Project news

Summer fever, a ray of light for the critically endangered “common” eagle ray

By Michelle Soekoe, 18th December 2023

Down in South Africa, we are extremely fortunate to be able to witness the most incredible fevers of common eagle rays. Come January/February, False Bay is filled with hundreds of these flying ocean pancakes. Cruising in the tidal pools and along the warm, sandy shallows of the Bay. It is a magical sight to behold. This also happens on the West and East Coasts of South Africa.


As a South African witnessing these fevers of common eagle rays, right on our doorstep, it’s hard to believe that this species is listed as Critically Endangered. Unfortunately, this is not the case in other parts of this eagle ray’s distribution. Sadly, the common eagle rays are no longer all that common in the northeast Atlantic and Mediterranean.


So why are we so lucky to have such large numbers of common eagle rays showing off for us?

When looking at the areas that these common eagle rays call home, they don’t appear to be too fussy. This species can be found from the Mediterranean through the East Atlantic tropics, cold-temperate South Atlantic, and tropical reaches of the east coast of Africa. However, they seem to draw the line at “home” when it comes to Senegal, Mauritania, and central Angola.

Collected data
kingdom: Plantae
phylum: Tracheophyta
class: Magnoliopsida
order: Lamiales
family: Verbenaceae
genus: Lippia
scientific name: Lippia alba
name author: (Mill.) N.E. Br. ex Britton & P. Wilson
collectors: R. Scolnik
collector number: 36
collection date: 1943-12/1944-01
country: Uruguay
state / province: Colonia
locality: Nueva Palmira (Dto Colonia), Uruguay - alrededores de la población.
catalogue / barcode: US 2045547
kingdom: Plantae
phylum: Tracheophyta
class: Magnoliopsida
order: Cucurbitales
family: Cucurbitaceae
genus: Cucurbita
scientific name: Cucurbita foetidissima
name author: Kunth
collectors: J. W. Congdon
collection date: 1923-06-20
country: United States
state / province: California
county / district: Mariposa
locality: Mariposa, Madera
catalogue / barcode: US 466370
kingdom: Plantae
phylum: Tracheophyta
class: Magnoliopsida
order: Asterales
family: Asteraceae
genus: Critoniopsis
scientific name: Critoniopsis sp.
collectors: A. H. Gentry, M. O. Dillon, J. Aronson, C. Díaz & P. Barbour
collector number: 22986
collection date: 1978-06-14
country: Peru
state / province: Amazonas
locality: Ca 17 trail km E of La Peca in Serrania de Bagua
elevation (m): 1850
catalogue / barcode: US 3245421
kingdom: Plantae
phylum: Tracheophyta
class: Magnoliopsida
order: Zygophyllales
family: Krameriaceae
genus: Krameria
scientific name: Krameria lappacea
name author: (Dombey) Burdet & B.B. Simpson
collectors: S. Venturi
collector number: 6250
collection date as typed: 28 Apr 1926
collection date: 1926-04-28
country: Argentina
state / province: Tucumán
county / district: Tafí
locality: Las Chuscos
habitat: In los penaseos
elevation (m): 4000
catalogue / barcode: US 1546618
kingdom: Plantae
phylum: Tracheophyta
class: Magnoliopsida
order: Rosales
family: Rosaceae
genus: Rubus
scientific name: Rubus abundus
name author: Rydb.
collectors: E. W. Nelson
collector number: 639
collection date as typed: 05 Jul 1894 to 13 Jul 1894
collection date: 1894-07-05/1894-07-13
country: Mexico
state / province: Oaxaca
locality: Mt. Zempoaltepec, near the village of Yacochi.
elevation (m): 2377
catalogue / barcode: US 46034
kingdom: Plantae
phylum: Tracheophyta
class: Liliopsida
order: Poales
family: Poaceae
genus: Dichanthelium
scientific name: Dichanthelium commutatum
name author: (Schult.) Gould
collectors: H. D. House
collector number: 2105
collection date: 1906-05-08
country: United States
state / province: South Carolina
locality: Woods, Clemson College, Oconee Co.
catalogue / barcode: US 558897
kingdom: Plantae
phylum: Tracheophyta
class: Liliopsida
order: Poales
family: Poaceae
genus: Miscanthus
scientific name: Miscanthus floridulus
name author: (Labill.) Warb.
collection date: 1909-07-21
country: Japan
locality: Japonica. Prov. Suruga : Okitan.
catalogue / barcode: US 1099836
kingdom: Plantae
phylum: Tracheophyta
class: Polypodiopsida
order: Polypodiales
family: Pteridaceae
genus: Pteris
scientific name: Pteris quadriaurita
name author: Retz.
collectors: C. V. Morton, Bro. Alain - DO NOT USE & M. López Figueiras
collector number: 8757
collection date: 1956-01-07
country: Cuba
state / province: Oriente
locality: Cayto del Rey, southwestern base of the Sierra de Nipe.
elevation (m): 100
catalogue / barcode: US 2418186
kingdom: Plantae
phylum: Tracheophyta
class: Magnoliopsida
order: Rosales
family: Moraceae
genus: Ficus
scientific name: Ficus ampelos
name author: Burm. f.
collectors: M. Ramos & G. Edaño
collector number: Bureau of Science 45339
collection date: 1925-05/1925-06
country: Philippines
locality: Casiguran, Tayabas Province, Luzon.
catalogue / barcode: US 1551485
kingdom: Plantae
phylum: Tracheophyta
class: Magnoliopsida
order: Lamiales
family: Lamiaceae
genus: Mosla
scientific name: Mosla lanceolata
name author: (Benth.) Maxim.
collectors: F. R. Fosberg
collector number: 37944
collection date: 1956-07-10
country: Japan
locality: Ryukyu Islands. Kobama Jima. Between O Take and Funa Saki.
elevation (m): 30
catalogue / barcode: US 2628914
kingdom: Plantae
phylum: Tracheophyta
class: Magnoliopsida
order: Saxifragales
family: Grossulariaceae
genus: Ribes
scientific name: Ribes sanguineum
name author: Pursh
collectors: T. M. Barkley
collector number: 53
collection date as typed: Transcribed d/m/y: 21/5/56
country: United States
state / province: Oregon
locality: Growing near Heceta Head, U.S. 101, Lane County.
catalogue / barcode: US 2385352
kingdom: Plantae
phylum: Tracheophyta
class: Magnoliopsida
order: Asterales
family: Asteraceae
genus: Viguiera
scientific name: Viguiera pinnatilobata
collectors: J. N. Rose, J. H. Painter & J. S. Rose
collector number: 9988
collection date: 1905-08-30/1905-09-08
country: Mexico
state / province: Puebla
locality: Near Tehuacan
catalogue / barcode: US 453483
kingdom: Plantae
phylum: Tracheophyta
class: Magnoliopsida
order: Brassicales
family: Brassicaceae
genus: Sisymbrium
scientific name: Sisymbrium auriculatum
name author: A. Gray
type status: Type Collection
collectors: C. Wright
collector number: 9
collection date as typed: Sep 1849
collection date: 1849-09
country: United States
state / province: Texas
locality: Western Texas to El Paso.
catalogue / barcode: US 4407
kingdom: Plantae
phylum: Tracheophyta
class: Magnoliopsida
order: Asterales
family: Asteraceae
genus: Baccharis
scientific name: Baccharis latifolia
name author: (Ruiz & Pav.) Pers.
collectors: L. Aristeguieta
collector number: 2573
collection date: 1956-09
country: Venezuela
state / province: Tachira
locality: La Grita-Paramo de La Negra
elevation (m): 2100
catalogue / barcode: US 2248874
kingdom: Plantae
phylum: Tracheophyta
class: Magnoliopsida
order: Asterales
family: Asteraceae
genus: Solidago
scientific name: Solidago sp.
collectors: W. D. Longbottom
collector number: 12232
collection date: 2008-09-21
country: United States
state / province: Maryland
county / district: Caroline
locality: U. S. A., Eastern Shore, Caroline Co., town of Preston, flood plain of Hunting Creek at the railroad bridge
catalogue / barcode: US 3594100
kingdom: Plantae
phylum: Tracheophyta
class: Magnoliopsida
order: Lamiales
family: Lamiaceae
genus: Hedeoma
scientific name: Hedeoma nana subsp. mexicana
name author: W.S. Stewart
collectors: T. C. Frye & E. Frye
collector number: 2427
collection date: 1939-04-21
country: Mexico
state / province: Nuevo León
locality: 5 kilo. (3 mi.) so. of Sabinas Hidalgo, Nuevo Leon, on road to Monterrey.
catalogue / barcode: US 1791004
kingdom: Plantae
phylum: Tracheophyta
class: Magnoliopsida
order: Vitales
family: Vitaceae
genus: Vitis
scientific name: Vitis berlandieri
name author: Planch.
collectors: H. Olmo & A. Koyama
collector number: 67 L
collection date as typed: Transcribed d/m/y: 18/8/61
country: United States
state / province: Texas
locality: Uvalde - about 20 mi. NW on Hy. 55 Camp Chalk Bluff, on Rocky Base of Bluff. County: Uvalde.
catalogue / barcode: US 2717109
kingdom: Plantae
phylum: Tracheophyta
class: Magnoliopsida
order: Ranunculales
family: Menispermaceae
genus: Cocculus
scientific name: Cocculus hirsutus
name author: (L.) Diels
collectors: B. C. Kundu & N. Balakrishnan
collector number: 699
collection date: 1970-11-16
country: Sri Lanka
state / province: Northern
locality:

WHAT YOU WILL DO.
1. According to the article on common eagle rays, in which months is False Bay filled with hundreds of these rays?
2. Carry on the article about common eagle rays, picking up right after its last sentence.

TASK-BY-TASK ANSWERS.
1. January and February.

2.
From their wide-ranging distribution, the common eagle rays seemed mighty comfortable across a broad range of temperatures (~10 – 30 °C). However, when taking a closer look, these rays may be a little fussier than originally thought. For example, there is a chilled group that appears to enjoy lower temperatures of 15 °C to 20 °C. Then there are the ones that prefer a more summer vibe at temperatures between 25 °C and 30 °C. Interestingly, there does not appear to be much love for the 20 °C to 25 °C bracket.

What is that about?

Well, this may be telling us that because not all the common eagle rays like the same temperatures, there may be a “barrier” in place that they are not too keen to cross. In this case, the tropical region could be a barrier for the temperate populations. This may result in the northern and southern temperate eagle rays being separate populations, or species, isolated by the glacial and interglacial phases during the Pliocene Epoch, 5 million to 2.5 million years ago.

Does this mean that there is a relationship between environmental conditions and this species’ occurrence? May be!

This is what we are going to find out.